§ Excerpt to read

Start of Block

Re: [PATCH RFC 0/2] KVM: s390: avoid having to enable vm.alloc_pgste
From: Christian Borntraeger
Date: Thu Jun 01 2017 - 07:24:41 EST
On 06/01/2017 12:46 PM, Martin Schwidefsky wrote:
> Hi David,
>
> it is nice to see that you are still working on s390 related topics.
>
> On Mon, 29 May 2017 18:32:00 +0200
> David Hildenbrand <david@xxxxxxxxxx> wrote:
>
>> Having to enable vm.alloc_pgste globally might not be the best solution.
>> 4k page tables are created for all processes and running QEMU KVM guests
>> is more complicated than it should be.
>
> To run KVM guests you need to issue a single sysctl to set vm.allocate_pgste,
> this is the best solution we found so far.
Suse and Ubuntu seem to have a sysctl.conf file in the qemu-kvm package that
does a global switch.
>
>> Unfortunately, converting all page tables to 4k pgste page tables is
>> not possible without provoking various race conditions.
>
> That is one approach we tried and was found to be buggy. The point is that
> you are not allowed to reallocate a page table while a VMA exists that is
> in the address range of that page table.
>
> Another approach we tried is to use an ELF flag on the qemu executable.
> That does not work either because fs/exec.c allocates and populates the
> new mm struct for the argument pages before fs/binfmt_elf.c comes into
> play.
>
>> However, we
>> might be able to let 2k and 4k page tables co-exist. We only need
>> 4k page tables whenever we want to expose such memory to a guest. So
>> turning on 4k page table allocation at one point and only allowing such
>> memory to go into our gmap (guest mapping) might be a solution.
>> User space tools like QEMU that create the VM before mmap-ing any memory
>> that will belong to the guest can simply use the new VM type. Proper 4k
>> page tables will be created for any memory mmap-ed afterwards. And these
>> can be used in the gmap without problems. Existing user space tools
>> will work as before - having to enable vm.alloc_pgste explicitly.
>
> I can not say that I like this approach. Right now a process either uses
> 2K page tables or 4K page tables. With your patch it is basically per page
> table page. Memory areas that existed before the switch to allocate
> 4K page tables can not be mapped to the guests gmap anymore. There might
> be hidden pitfalls e.g. with guest migration.
>
>> This should play fine with vSIE, as vSIE code works completely on the gmap.

End of Block

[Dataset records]
Start of Block

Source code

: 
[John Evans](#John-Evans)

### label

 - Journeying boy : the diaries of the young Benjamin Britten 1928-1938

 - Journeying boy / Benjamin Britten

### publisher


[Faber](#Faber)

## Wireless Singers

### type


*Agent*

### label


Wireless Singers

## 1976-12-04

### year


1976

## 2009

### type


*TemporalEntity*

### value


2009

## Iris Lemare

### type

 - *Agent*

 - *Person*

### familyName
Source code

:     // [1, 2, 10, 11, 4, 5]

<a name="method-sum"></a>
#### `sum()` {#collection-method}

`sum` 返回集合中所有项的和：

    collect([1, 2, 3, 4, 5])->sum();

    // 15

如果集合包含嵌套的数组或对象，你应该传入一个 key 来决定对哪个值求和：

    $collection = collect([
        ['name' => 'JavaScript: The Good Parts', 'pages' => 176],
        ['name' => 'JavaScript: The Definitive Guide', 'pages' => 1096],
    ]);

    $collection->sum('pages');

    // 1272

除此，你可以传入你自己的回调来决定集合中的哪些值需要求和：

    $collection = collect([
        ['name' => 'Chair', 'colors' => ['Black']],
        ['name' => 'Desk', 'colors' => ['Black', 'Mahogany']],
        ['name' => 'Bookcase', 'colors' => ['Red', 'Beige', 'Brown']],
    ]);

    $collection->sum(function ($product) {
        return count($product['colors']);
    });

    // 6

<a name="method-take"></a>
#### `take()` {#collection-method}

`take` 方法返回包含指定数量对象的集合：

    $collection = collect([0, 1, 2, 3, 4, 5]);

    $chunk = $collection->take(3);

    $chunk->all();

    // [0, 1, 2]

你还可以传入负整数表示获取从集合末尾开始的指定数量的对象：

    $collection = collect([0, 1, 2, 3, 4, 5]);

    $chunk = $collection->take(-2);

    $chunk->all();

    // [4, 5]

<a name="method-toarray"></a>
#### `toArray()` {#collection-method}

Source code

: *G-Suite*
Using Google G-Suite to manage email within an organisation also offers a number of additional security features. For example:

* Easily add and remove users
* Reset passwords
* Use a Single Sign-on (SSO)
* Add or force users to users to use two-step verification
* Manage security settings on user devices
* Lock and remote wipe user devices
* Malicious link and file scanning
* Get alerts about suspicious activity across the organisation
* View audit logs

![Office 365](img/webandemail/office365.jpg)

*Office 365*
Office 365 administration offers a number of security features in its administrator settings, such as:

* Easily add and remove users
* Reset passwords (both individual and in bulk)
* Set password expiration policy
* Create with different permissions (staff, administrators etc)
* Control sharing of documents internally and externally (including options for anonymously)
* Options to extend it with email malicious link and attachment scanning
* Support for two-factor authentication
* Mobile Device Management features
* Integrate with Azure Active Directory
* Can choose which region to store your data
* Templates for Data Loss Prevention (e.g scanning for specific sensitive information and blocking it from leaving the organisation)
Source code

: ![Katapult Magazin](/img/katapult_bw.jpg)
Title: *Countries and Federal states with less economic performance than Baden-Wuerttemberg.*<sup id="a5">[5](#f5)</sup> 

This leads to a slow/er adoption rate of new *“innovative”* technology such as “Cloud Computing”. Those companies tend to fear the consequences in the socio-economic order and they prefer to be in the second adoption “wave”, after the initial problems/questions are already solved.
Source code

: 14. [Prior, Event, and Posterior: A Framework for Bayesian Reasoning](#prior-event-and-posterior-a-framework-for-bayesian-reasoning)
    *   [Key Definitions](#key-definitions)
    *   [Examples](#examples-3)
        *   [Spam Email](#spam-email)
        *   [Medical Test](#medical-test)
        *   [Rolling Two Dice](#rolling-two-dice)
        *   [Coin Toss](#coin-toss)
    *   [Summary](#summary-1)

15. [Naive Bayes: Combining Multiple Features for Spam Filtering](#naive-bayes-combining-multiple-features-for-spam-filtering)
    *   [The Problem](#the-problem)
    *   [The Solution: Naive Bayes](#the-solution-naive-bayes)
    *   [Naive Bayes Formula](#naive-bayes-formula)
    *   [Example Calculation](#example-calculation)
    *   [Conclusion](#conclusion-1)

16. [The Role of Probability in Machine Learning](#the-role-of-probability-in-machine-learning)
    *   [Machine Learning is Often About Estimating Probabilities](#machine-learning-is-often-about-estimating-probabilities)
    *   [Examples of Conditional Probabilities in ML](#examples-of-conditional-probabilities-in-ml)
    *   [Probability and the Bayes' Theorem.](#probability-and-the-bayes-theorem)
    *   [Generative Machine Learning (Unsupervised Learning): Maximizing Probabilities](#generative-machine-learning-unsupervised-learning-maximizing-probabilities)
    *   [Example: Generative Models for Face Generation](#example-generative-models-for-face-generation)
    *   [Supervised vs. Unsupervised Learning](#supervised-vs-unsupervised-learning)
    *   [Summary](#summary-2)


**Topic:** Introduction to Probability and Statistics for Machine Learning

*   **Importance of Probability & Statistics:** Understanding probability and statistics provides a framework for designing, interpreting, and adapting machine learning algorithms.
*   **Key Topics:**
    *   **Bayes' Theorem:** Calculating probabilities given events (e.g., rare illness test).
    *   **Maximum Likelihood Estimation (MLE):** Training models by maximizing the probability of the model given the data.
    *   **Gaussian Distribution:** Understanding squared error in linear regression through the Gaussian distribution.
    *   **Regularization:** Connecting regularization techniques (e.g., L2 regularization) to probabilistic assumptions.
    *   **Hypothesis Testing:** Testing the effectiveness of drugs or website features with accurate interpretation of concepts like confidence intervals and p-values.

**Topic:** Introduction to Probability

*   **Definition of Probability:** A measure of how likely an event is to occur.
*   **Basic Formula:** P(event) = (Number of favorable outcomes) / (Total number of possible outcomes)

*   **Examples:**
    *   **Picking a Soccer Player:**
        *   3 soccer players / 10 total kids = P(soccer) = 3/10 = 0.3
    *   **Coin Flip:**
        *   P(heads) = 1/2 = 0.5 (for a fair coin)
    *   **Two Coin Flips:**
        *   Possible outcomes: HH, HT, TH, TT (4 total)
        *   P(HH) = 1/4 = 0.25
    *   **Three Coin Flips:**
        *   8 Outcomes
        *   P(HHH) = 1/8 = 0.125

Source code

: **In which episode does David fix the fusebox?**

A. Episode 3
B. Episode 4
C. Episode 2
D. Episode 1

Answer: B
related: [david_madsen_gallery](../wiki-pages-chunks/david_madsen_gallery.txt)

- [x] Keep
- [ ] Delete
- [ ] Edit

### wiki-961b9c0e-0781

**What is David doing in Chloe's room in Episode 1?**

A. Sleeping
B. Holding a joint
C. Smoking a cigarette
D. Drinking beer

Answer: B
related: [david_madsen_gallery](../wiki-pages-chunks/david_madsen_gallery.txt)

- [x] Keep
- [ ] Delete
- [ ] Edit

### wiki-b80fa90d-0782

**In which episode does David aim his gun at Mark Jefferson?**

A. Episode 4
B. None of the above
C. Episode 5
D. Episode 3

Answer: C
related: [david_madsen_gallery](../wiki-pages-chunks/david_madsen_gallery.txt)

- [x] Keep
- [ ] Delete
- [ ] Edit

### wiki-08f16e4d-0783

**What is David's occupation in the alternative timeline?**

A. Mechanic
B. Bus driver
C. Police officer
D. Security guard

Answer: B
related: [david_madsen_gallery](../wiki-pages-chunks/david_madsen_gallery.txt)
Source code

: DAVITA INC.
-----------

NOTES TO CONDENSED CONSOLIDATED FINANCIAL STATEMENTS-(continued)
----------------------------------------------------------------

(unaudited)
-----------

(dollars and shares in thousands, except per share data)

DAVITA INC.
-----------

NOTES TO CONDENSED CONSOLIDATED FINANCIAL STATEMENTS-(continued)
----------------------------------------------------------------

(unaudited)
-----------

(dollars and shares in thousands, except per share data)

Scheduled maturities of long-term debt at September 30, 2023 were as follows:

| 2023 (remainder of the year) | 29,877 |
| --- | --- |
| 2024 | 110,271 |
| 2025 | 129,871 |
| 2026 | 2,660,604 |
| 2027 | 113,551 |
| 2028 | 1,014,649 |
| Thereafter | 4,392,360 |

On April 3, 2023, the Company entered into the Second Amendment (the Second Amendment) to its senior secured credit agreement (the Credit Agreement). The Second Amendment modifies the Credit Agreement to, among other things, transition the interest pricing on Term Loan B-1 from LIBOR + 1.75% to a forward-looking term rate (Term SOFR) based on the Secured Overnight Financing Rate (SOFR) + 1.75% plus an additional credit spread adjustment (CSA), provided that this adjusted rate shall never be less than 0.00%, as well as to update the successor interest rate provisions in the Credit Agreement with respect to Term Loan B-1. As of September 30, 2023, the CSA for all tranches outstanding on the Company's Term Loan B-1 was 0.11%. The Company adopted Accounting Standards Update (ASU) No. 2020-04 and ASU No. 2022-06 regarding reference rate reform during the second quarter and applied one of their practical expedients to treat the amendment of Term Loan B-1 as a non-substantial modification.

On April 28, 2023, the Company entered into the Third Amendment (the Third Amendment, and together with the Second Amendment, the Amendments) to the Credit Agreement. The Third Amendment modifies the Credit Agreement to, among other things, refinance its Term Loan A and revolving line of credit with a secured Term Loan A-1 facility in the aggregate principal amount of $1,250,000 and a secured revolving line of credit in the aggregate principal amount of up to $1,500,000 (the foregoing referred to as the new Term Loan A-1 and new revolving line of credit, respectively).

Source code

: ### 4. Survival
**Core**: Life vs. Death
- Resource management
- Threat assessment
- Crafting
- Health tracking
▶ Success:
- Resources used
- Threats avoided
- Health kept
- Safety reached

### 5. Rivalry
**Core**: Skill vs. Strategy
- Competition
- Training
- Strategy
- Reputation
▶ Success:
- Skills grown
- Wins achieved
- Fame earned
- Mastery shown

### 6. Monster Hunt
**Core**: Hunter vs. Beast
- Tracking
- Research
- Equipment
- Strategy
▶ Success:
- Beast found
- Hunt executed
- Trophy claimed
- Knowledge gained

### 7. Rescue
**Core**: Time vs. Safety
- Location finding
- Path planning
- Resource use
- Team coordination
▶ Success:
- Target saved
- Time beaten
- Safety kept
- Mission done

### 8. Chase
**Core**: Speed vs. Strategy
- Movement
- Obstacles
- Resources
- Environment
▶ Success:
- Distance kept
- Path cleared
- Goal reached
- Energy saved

End of Block

§ Brief
Answer these questions from the patch discussion:
1. Which two distributions appear to ship a sysctl.conf file in the qemu-kvm package that does a global switch?
2. Which file allocates and populates the new mm struct for the argument pages before fs/binfmt_elf.c comes into play?
3. What does "gmap" stand for?
The dataset rows have no connection to the patch discussion.

§ Answer below
1. Suse and Ubuntu.
2. fs/exec.c.
3. Guest mapping.